In the data that follows, count each line with the string "Adam"; the reply is the number only.

**SOURCE MATERIAL**
* * * * * * * * *
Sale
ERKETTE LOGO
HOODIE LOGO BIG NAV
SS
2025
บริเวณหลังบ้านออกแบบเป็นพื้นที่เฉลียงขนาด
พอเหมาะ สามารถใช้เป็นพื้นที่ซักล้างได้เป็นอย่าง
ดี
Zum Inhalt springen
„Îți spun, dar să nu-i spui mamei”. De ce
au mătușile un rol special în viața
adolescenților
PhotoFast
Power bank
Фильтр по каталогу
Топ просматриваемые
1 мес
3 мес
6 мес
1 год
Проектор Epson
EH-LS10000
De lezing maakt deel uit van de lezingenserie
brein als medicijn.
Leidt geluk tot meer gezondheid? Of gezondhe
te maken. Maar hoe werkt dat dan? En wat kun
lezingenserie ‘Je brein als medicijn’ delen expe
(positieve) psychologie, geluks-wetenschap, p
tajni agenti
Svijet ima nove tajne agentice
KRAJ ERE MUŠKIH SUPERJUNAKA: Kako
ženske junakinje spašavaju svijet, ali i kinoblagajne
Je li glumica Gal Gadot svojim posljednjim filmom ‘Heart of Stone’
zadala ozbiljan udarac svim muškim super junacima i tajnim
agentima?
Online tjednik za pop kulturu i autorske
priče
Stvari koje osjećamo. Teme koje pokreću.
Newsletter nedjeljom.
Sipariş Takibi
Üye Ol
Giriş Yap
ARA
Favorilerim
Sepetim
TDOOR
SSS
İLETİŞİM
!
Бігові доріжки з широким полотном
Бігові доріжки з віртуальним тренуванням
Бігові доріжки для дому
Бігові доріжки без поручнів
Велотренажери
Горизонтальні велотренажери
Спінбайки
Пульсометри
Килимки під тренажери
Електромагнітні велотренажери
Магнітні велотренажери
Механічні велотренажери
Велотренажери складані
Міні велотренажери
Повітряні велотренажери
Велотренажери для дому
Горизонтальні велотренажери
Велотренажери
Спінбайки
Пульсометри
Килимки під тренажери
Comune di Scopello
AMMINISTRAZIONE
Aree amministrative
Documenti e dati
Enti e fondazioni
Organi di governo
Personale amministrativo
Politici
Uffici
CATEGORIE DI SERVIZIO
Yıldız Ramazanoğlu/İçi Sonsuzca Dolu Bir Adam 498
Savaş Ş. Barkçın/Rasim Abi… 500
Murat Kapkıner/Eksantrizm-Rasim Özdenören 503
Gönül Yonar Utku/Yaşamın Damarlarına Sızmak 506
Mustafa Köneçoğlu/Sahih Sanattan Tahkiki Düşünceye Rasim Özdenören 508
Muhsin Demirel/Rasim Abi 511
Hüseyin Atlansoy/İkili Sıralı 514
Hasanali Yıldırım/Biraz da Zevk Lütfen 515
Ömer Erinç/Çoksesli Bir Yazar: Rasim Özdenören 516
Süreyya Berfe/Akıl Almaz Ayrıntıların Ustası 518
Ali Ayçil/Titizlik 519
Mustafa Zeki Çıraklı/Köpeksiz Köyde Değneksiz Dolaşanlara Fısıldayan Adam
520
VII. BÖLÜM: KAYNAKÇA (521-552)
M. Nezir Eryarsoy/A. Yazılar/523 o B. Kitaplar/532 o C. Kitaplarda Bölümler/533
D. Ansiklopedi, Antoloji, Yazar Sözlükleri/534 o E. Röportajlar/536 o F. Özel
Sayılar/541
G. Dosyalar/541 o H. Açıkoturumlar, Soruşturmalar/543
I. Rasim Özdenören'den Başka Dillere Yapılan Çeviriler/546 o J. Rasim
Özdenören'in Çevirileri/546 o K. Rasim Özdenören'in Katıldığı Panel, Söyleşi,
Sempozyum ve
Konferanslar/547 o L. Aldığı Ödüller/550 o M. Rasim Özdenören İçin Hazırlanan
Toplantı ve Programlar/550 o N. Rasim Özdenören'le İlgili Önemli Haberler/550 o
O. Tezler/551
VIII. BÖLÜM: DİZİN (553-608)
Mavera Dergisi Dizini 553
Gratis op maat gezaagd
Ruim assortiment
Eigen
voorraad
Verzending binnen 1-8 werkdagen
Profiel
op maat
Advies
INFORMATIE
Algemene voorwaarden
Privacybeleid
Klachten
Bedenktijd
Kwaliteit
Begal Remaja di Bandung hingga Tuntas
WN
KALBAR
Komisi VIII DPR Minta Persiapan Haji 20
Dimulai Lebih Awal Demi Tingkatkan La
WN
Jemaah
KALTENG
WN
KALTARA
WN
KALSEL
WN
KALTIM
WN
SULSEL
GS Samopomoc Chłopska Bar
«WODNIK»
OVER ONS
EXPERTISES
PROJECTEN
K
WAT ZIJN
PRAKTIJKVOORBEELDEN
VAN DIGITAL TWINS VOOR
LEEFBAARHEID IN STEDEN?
* * * * * * * * *
**PROBLEM SOLUTION**
2